• [EXERCISE] Nothing but the lines from the line with "Grand Central Terminal Offi" to the end of the records below should appear in the answer, each exactly as given.

Saved entries:
==============================

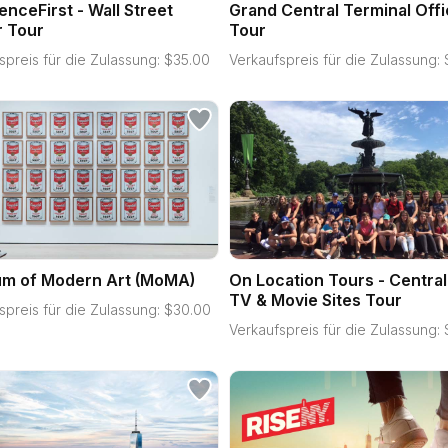
enceFirst - Wall Street
Grand Central Terminal Offi
r Tour
Tour
spreis für die Zulassung:
$
35.00
Verkaufspreis für die Zulassung:
m of Modern Art (MoMA)
On Location Tours - Central
TV & Movie Sites Tour
spreis für die Zulassung:
$
30.00
Verkaufspreis für die Zulassung:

==============================

• [EXPECTED OUTPUT]
Grand Central Terminal Offi
r Tour
Tour
spreis für die Zulassung:
$
35.00
Verkaufspreis für die Zulassung:
m of Modern Art (MoMA)
On Location Tours - Central
TV & Movie Sites Tour
spreis für die Zulassung:
$
30.00
Verkaufspreis für die Zulassung:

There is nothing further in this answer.